Method for surface functionalization of an organic polymer
A method comprising treating an organic polymer with an electron beam-generated plasma and exposing the treated polymer to air or an oxygen- and hydrogen-containing gas to generate hydroxyl groups on the polymer surface.
Reaction of the polymer surface with an organosilane compound
Reacting the hydroxyl-containing polymer surface with an organosilane having a chloro, fluoro, or alkoxy group and a functional or reactive group less reactive with the surface than these groups.
Covalent immobilization of biomolecules
Covalently immobilizing a biomolecule to the functional or reactive group or a reaction product thereof on the polymer surface.
The claims cover a method of treating an organic polymer surface by electron beam plasma to generate hydroxyl groups, subsequent reaction with functional organosilanes, and covalent attachment of biomolecules, enabling multiple immobilization chemistries on polymer microtitre plates.
Stated Advantages
The plasma treatment produces a uniform, functionalized surface amenable to a broad range of chemistries with minimal surface roughening.
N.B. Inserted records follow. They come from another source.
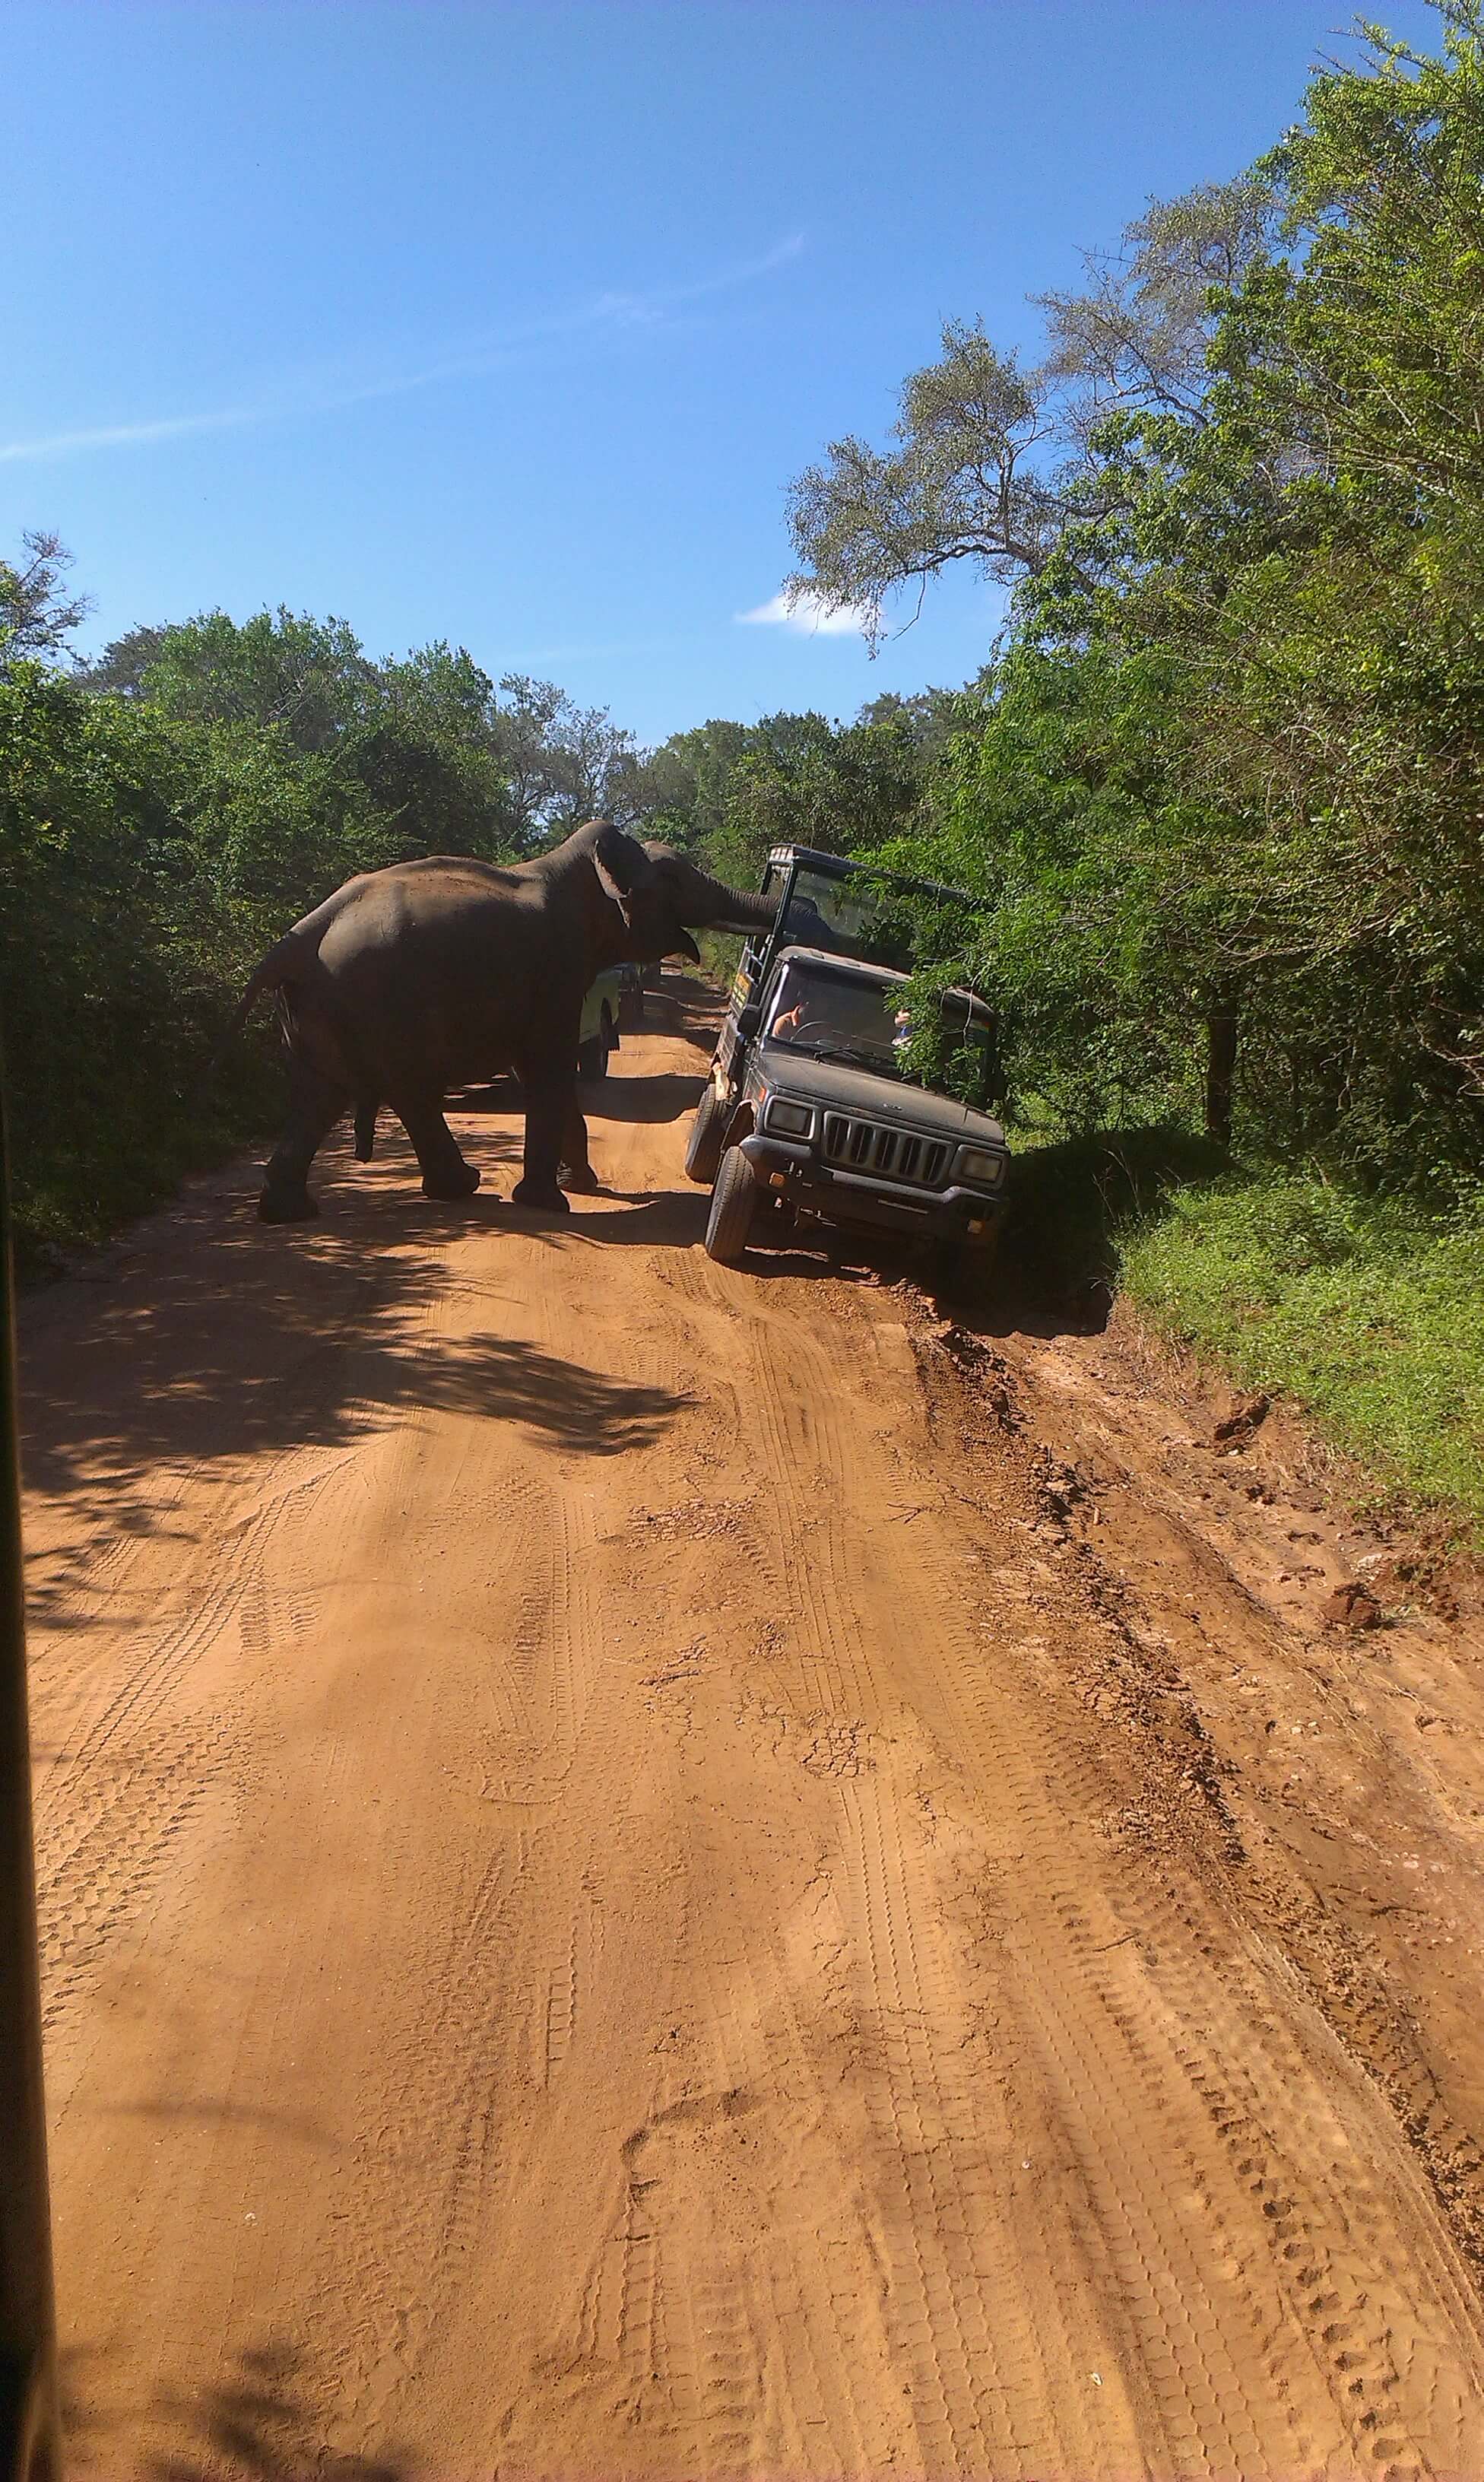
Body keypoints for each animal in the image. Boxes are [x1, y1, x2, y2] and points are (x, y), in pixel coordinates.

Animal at [230, 824, 778, 1220]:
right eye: (673, 880)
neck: (574, 868)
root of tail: (302, 934)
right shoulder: (557, 968)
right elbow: (548, 1067)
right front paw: (552, 1202)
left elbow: (539, 1073)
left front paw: (580, 1186)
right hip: (375, 1002)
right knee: (399, 1091)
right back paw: (460, 1186)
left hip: (324, 1009)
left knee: (325, 1095)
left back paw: (290, 1212)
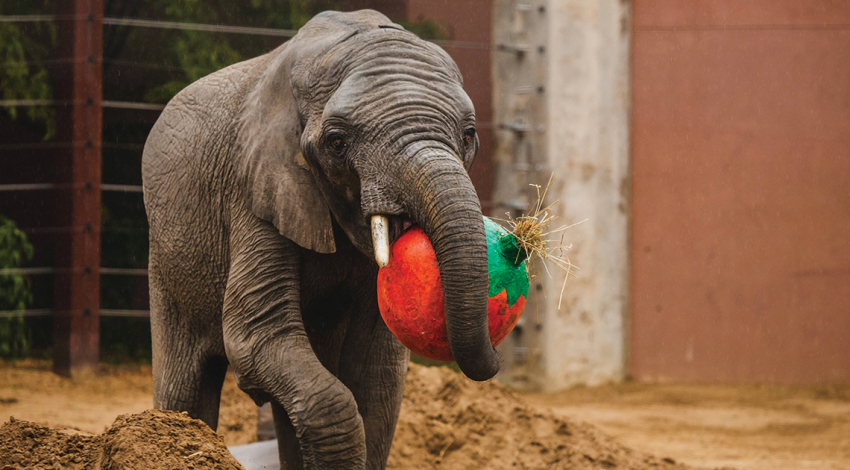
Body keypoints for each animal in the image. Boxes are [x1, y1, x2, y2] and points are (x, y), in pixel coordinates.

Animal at [139, 8, 496, 470]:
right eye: (337, 142)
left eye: (469, 136)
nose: (496, 360)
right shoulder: (255, 189)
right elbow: (257, 335)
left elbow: (376, 377)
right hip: (166, 257)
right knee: (186, 384)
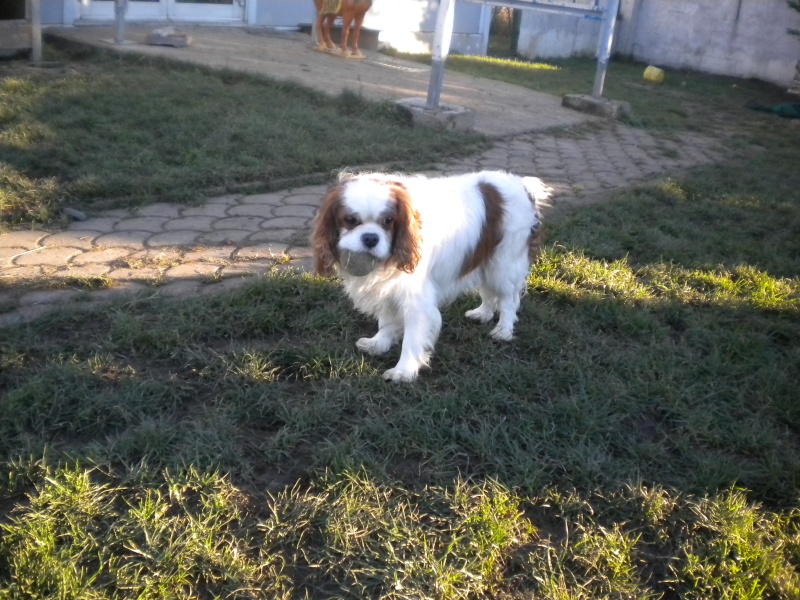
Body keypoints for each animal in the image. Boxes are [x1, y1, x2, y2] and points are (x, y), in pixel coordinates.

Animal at [312, 171, 552, 382]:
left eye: (388, 220)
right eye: (350, 220)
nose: (370, 238)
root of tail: (522, 184)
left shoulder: (416, 301)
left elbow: (411, 339)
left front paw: (403, 371)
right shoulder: (387, 288)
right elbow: (386, 321)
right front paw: (379, 344)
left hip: (504, 264)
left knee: (509, 300)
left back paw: (503, 331)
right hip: (485, 257)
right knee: (488, 292)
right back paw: (482, 313)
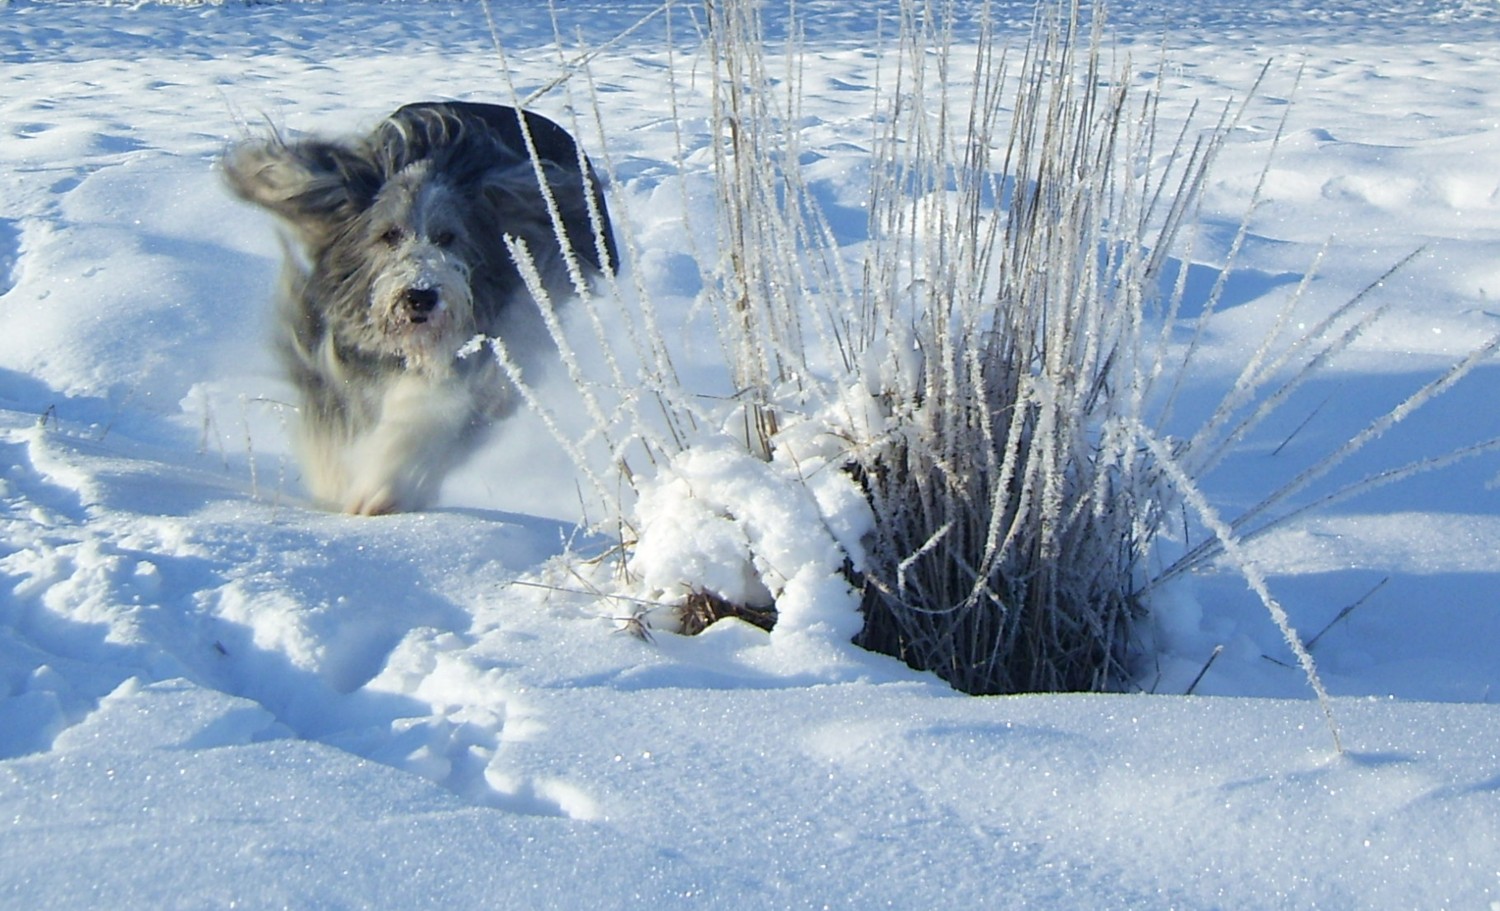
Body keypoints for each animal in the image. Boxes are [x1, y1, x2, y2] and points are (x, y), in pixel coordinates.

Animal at [220, 103, 615, 516]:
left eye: (448, 236)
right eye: (389, 234)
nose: (420, 296)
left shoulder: (486, 354)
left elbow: (429, 415)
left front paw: (381, 490)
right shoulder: (326, 345)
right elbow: (331, 421)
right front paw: (334, 485)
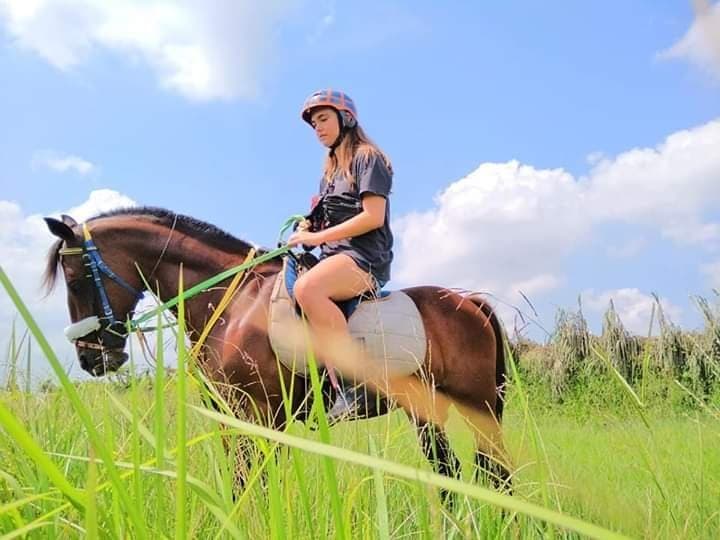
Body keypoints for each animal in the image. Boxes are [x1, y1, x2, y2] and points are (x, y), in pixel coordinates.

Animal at [42, 206, 512, 497]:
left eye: (75, 278)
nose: (91, 358)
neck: (232, 302)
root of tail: (471, 303)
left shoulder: (259, 413)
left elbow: (252, 484)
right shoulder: (236, 416)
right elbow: (245, 484)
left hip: (479, 408)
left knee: (499, 473)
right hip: (427, 411)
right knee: (451, 475)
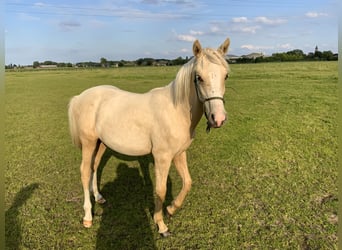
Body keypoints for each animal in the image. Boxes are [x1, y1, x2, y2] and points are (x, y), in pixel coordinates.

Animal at [67, 37, 230, 236]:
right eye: (199, 77)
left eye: (225, 75)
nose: (218, 118)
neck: (176, 110)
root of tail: (79, 97)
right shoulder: (162, 157)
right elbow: (160, 189)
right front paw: (161, 224)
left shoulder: (179, 154)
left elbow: (187, 182)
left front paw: (171, 208)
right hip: (89, 143)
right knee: (84, 172)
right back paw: (88, 217)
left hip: (101, 143)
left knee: (94, 167)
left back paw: (98, 197)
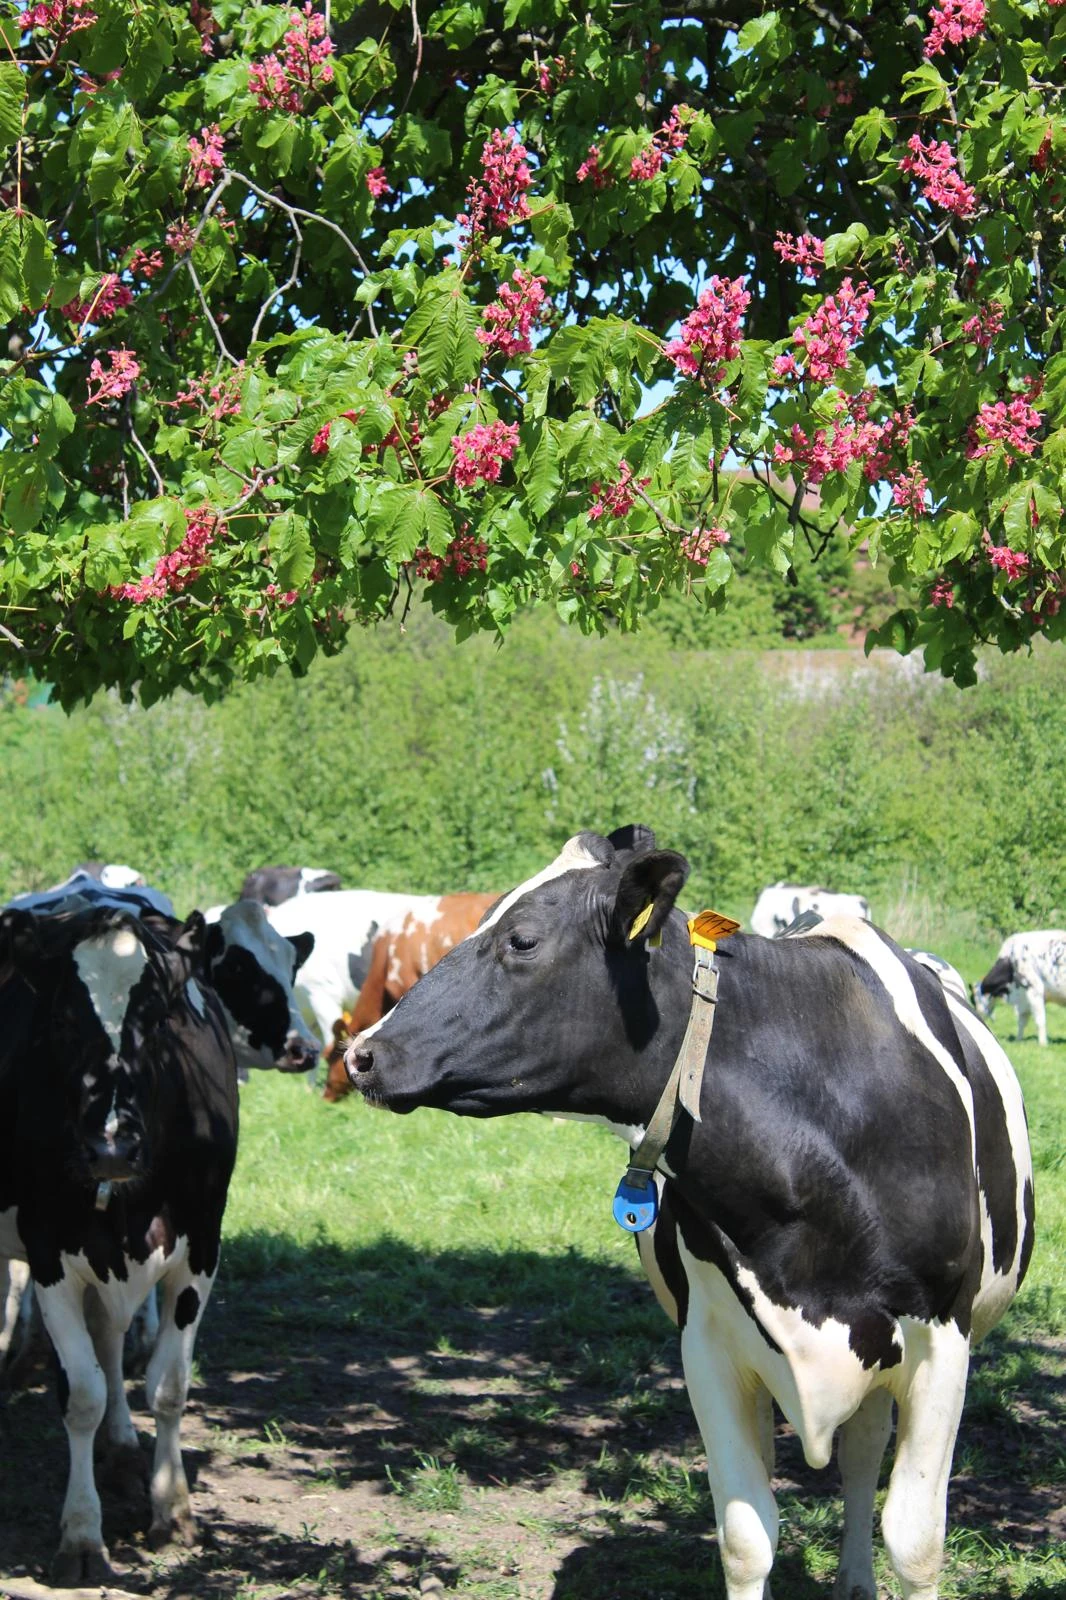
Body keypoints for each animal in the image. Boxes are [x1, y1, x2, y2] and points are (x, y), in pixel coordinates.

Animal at [0, 903, 239, 1584]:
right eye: (60, 1020)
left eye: (157, 1020)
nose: (110, 1148)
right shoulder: (49, 1250)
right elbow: (80, 1393)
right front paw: (82, 1536)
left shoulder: (201, 1247)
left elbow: (168, 1384)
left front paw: (172, 1509)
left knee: (110, 1338)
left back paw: (123, 1446)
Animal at [346, 826, 1033, 1600]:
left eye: (522, 939)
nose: (362, 1053)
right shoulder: (709, 1346)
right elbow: (746, 1539)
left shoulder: (943, 1341)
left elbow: (915, 1542)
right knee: (855, 1450)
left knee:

The method enables covalent immobilization chemistries that are tailorable to different biomolecules within discrete wells of a single microtitre plate.
Combining dry plasma treatment with wet silanization and crosslinking provides versatile, predictable functionality.
The approach reduces manufacturing costs compared to commercially available covalent attachment microplates.
The mild plasma treatment reduces hazardous chemical wastes and degradation relative to wet chemical methods.
Documented Applications
Surface modification of polystyrene microtitre plates for enzyme-linked immunosorbent assays (ELISAs) and other bioassays requiring covalent biomolecule immobilization.
Immobilization of peptides, antimicrobial peptides, antibodies, carbohydrates, lipids, and proteins for biomolecular interaction analyses.
Development of multi-site bioassay platforms allowing different covalent attachment chemistries in separate wells for high-throughput screening.
Tailoring microtitre plates for biomedical and biological applications including clinical diagnostics, monitoring of foodstuffs, vaccine and therapeutics development, and fundamental research.